If you’ve been wondering how to get rid of blackheads on your nose, you may have turned to pore strips or skin care face masks.
Adhesive strips and skin care masks tend to have the immediate gratification that most people are looking for, but oftentimes, these products don’t solve the underlying skin issue at hand.
“Pore stripes use an adhesive to lift the congestion out of the pore, which can be helpful if you’re getting ready for an event. For example, a teenager who wants to get ready for prom,” notes Dr. Vij. “But it will really only temporarily clear your skin and can have some side effects such as excess irritation and dryness.”

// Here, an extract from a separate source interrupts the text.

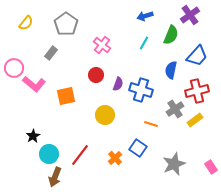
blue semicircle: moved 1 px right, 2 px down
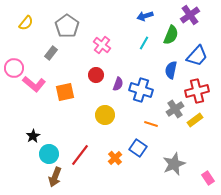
gray pentagon: moved 1 px right, 2 px down
orange square: moved 1 px left, 4 px up
pink rectangle: moved 3 px left, 11 px down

So, while it’s good advice to tread lightly with pore strips and skin care masks, they can serve a purpose from time to time. If you’re a savvy skin care user, ask your dermatologist about what products they recommend. This way, you can minimize the risk of using a mask or strip that could potentially irritate your skin.
While blackheads can be annoying and even embarrassing there are ways to combat the skin care issue — and it’s key to find a solution that works best for you and your skin type.
“Every skin type is different and should be treated that way,” states Dr. Vij. “And part of my job is to help you figure out what combination of treatment works for your skin.”